Bootstrapping armel With Scratchbox/Maemo

Nokia released [http://www.maemo.org/downloads/releases.html#maemo20beta maemo 2.0 beta], with debian/armel rootfilesystem.

This is based on CodeSourcery 2005q3 toolchain, with non-eabi syscalls in glibc. Most of the FOSS apps,libs and tools are available as armel.deb from:

 deb     http://repository.maemo.org mistral-beta free non-free
 deb-src http://repository.maemo.org mistral-beta free non-free

Maemo 2.0 based on sbox 0.9.8.7, which has a "armel" patched dpkg

There is some initial work on proper EABI setup that would be closer to the EABI system that would be used by Debian at:

  • http://scratchbox.org/~rvoipio/armel/

  • arm-linux-gnueabi-codesourcery-4.1-2006q1 - EABI gcc-4.1 + glibc 2.3.x, like usually, target libc6.deb etc are under packages/ directory
  • scratchbox-devkit-cputransp_1.0.6~20060717armel - needed because includes QEMU updated work with new syscall convention and NPTL (incomplete)
  • scratchbox-devkit-debian-1.0.6~20060612armel - dpkg with armel support + latest debhelper

With these installed on top of [http://scratchbox.org/download/scratchbox-apophis/ Scratchbox Apophis], it is possible to crosscompile quickly a range of Debian packages. The idea is to use scratchbox to help compile enough packages to build a native EABI gcc-4.1 packages, + rest of build-essential and those packages needed by debootstrap, to start a native buildd.

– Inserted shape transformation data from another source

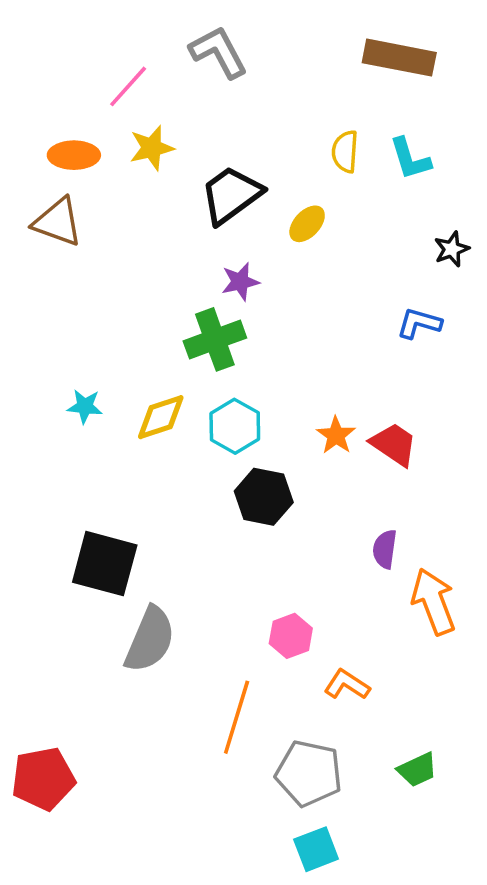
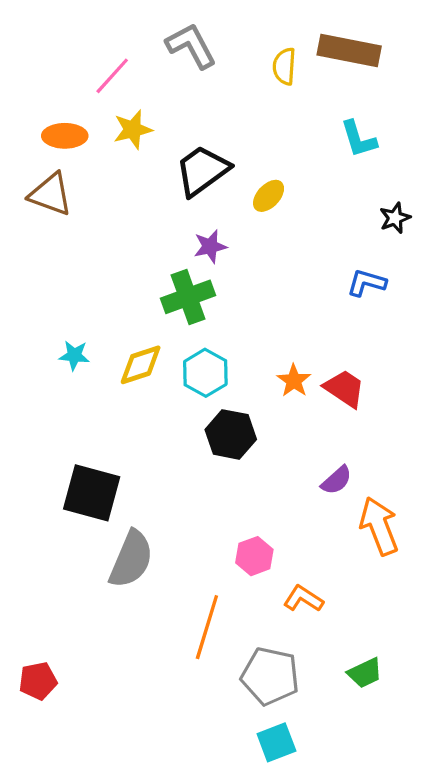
yellow semicircle: (345, 152) -> (284, 66), moved
purple semicircle: (385, 549) -> (336, 480), turned -140
red pentagon: (43, 779) -> (38, 681), size x0.7

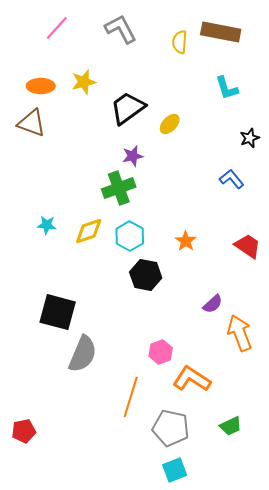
pink line: (112, 76) -> (57, 28), moved
blue L-shape: (367, 283) -> (232, 179), turned 35
red trapezoid: (344, 389) -> (248, 246), moved
orange L-shape: (303, 599) -> (192, 379), size x1.5

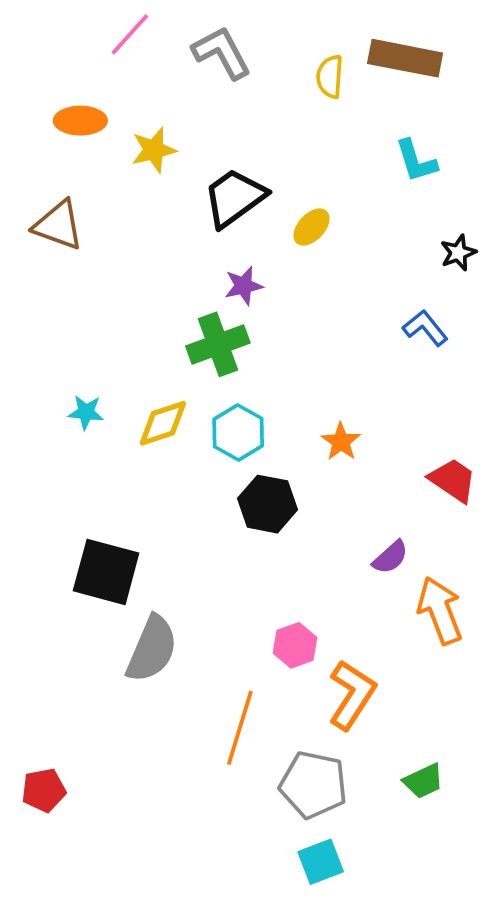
pink line: (57, 28) -> (130, 34), moved
orange ellipse: (41, 86) -> (80, 121), moved
red trapezoid: (248, 246) -> (453, 480), moved
orange L-shape: (192, 379) -> (352, 695), turned 90

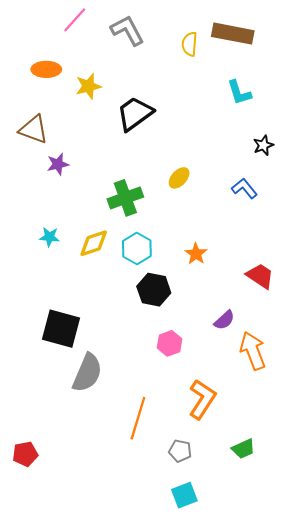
yellow ellipse: (312, 227) -> (179, 178), moved
purple star: (244, 286) -> (58, 164), moved
pink hexagon: (295, 645) -> (170, 343), moved
gray pentagon: (313, 785) -> (180, 451), size x0.6

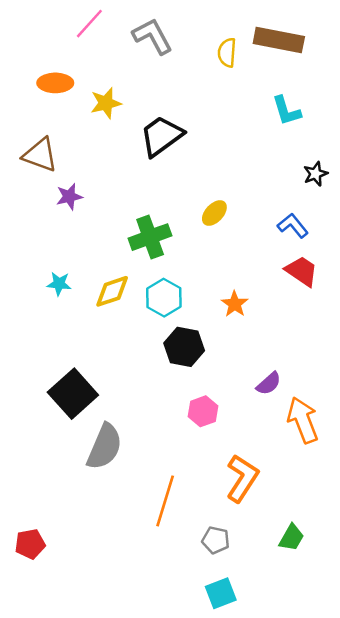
red trapezoid: (260, 276) -> (302, 271), moved
black square: (61, 329) -> (73, 394), turned 33
green trapezoid: (243, 449) -> (291, 538), turned -35

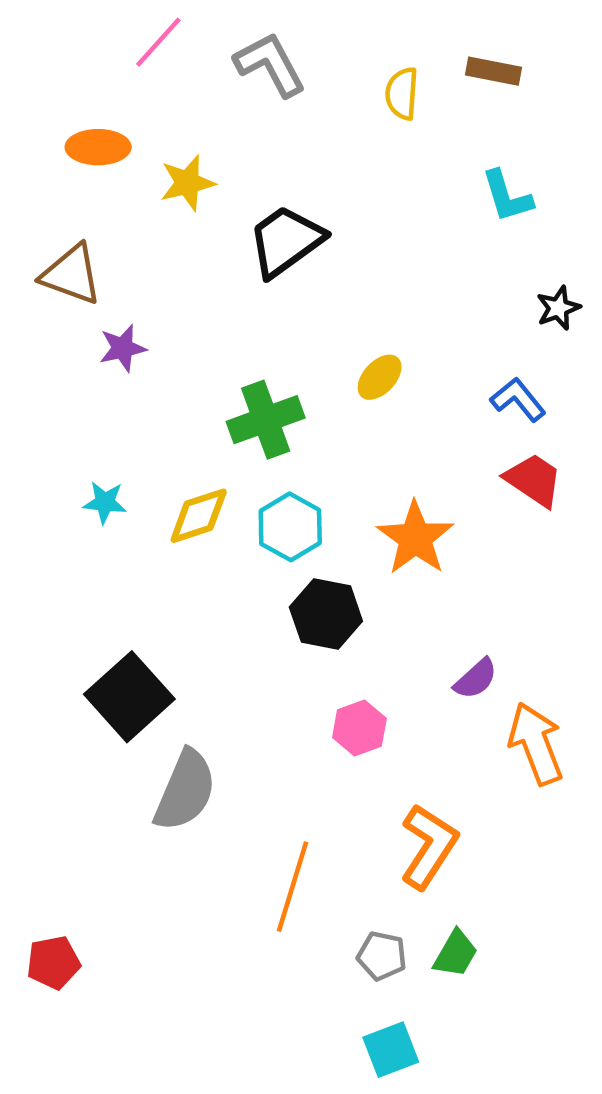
brown rectangle: (279, 40) -> (494, 71), size x0.6
orange star: (235, 304) -> (415, 538), size x1.6
green trapezoid: (291, 538) -> (456, 954), moved

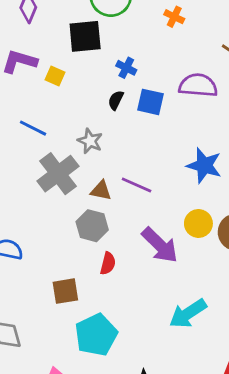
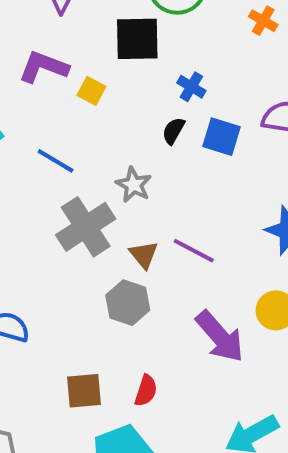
brown triangle: (101, 191) -> (144, 255), turned 35
red semicircle: (108, 263) -> (146, 391), moved

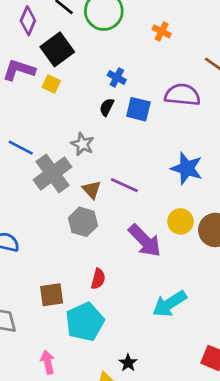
black square: (137, 39) -> (57, 49), moved, turned -32
blue line: (56, 161) -> (21, 148), moved
brown square: (84, 391) -> (52, 295), moved

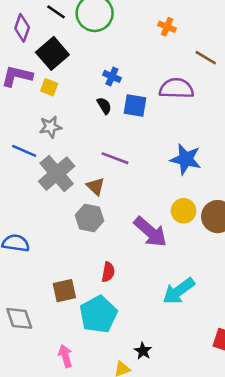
orange cross: (162, 31) -> (167, 27), moved
black semicircle: (107, 107) -> (104, 106), turned 126
gray star: (82, 144) -> (51, 127), moved, turned -30
purple line: (124, 185) -> (115, 158), moved

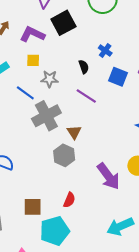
yellow square: (49, 87) -> (33, 60), moved, turned -32
black semicircle: (104, 106) -> (84, 67), moved
purple line: (115, 158) -> (86, 96), moved

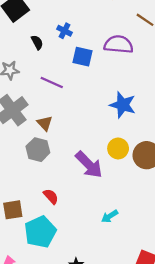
black semicircle: (84, 67) -> (37, 42), moved
red semicircle: (69, 200) -> (51, 196), turned -56
cyan arrow: (120, 226) -> (110, 216), size x0.6

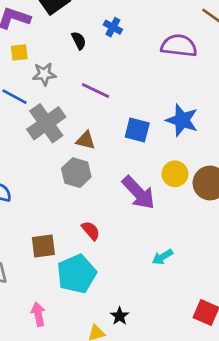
blue square: (83, 57) -> (137, 130), moved
brown triangle: (45, 123) -> (86, 140), turned -35

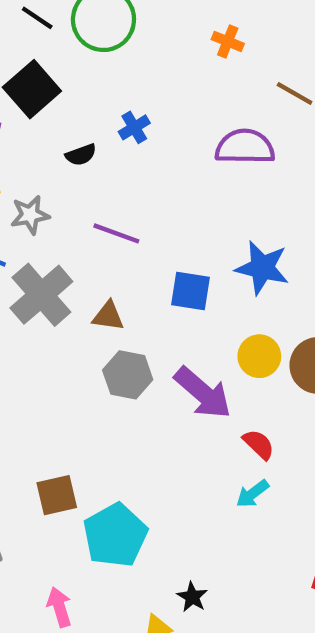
blue cross: (113, 27) -> (134, 127), turned 36
black semicircle: (79, 41) -> (81, 155), turned 102
gray hexagon: (76, 173) -> (128, 375), moved
red semicircle: (91, 231) -> (259, 444), moved

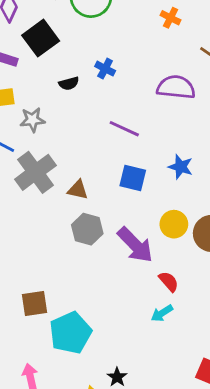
blue cross: (134, 127) -> (105, 69), turned -36
purple line: (116, 233) -> (124, 129), moved
blue star: (262, 268) -> (181, 167), size x0.7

Note that these packages are intended for debian-testing, (etch), and will not install over debian-stable, (sarge). Also, after installing the packages, to get libc6/libstdc++ armel debs installed on target, run inside your sbox target:

(dpkg -i /scratchbox/compilers/arm-linux-gnueabi-codesourcery-4.1-2006q1-3/packages/*.deb)

Temporary location of armel.deb:s built with ?CroCoDiLe:

deb http://piipiip.net/~nchip/armel/repo/ ./

It's a mix of sarge and etch packages, selected on easiness of bootstrapping. For example modular X in etch is easier to boostrap, while libselinux build-depends on python2.4 in etch.. The base .deb files such as libc6 are under /scratchbox/compilers/toolchain-dir/packages until proper self-hosted are built.

Next stage would be to build a sbox toolchain using proper debian sources instead of the codesourcery toolchain or a crosstool hack.

From the cpu devkit, select qemu-arm-0.8.0-sb, later versions of qemu have race condition problems.